=== Begin Enclosure ===

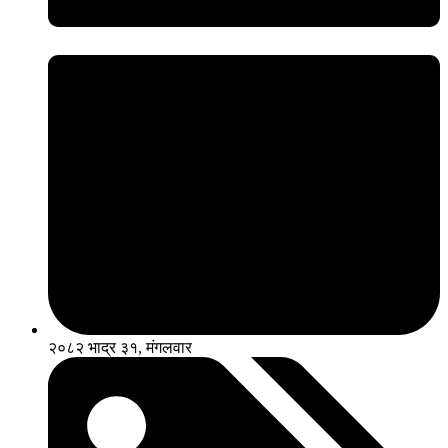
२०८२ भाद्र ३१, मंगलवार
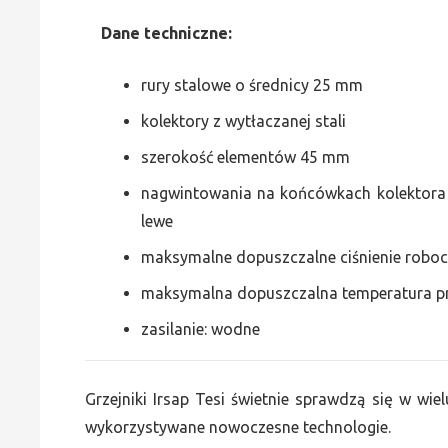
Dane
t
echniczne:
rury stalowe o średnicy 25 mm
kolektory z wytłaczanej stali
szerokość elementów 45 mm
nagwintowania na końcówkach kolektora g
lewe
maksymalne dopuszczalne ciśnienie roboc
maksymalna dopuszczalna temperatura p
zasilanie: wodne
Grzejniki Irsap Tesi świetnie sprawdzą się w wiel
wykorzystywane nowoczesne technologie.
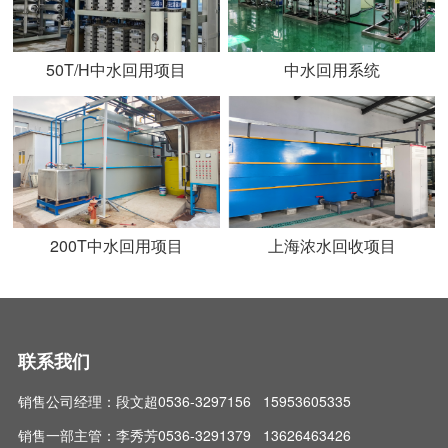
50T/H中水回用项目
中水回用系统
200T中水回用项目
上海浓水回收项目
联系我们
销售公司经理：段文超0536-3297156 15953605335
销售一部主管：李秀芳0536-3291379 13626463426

=== End Enclosure ===
=== Begin Enclosure ===

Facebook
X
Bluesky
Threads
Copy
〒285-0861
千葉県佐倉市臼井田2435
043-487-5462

=== End Enclosure ===

● **WORK TO COMPLETE**
Recast the lines of the records between the line holding "50T/H中水回用项目" and the line holding "销售一部主管：李秀芳0536-3291379 13626463426", inclusive, as a Markdown table with the columns Row and Line. Number each line in the Row column and leave out any blank lines.

● **OUTPUT BELOW**
| Row | Line |
|---|---|
| 1 | 50T/H中水回用项目 |
| 2 | 中水回用系统 |
| 3 | 200T中水回用项目 |
| 4 | 上海浓水回收项目 |
| 5 | 联系我们 |
| 6 | 销售公司经理：段文超0536-3297156 15953605335 |
| 7 | 销售一部主管：李秀芳0536-3291379 13626463426 |